ACTION ITEM:
Everything from the line containing "14: (420, 198, 0.62)" through the last line of the material must be restated word for word, and only that.

------------------------------------------------------------------------

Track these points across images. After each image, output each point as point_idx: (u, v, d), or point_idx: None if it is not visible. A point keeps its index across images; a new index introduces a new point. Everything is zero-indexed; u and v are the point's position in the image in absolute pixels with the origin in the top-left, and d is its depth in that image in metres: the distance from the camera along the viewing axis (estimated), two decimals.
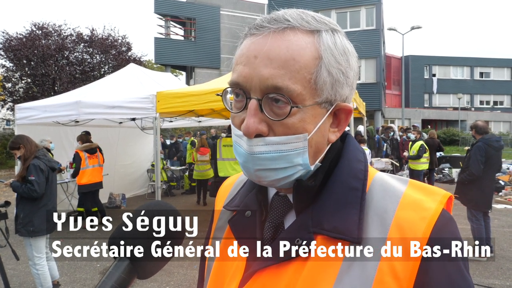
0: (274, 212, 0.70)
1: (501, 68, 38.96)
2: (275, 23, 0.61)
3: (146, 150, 11.16)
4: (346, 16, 24.59)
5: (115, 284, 0.56)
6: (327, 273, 0.59)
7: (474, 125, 5.48)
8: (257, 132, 0.60)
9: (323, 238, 0.61)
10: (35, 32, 19.56)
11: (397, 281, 0.56)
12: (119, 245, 0.59)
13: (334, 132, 0.67)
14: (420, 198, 0.62)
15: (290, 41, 0.60)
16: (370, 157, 9.11)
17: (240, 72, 0.62)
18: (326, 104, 0.63)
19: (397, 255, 0.57)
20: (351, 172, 0.66)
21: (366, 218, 0.61)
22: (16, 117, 7.19)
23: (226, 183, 0.90)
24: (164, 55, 26.64)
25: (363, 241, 0.59)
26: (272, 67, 0.59)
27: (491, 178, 5.39)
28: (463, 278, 0.59)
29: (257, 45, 0.61)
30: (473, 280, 2.55)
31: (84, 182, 7.30)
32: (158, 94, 6.22)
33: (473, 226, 5.37)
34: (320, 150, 0.66)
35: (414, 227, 0.59)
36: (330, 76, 0.62)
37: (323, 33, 0.63)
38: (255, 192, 0.74)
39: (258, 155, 0.62)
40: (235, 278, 0.68)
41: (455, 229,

------------------------------------------------------------------------

ANSWER SPACE:
14: (420, 198, 0.62)
15: (290, 41, 0.60)
16: (370, 157, 9.11)
17: (240, 72, 0.62)
18: (326, 104, 0.63)
19: (397, 255, 0.57)
20: (351, 172, 0.66)
21: (366, 218, 0.61)
22: (16, 117, 7.19)
23: (226, 183, 0.90)
24: (164, 55, 26.64)
25: (363, 241, 0.59)
26: (272, 67, 0.59)
27: (491, 178, 5.39)
28: (463, 278, 0.59)
29: (257, 45, 0.61)
30: (473, 280, 2.55)
31: (84, 182, 7.30)
32: (158, 94, 6.22)
33: (473, 226, 5.37)
34: (320, 150, 0.66)
35: (414, 227, 0.59)
36: (330, 76, 0.62)
37: (323, 33, 0.63)
38: (255, 192, 0.74)
39: (258, 155, 0.62)
40: (235, 278, 0.68)
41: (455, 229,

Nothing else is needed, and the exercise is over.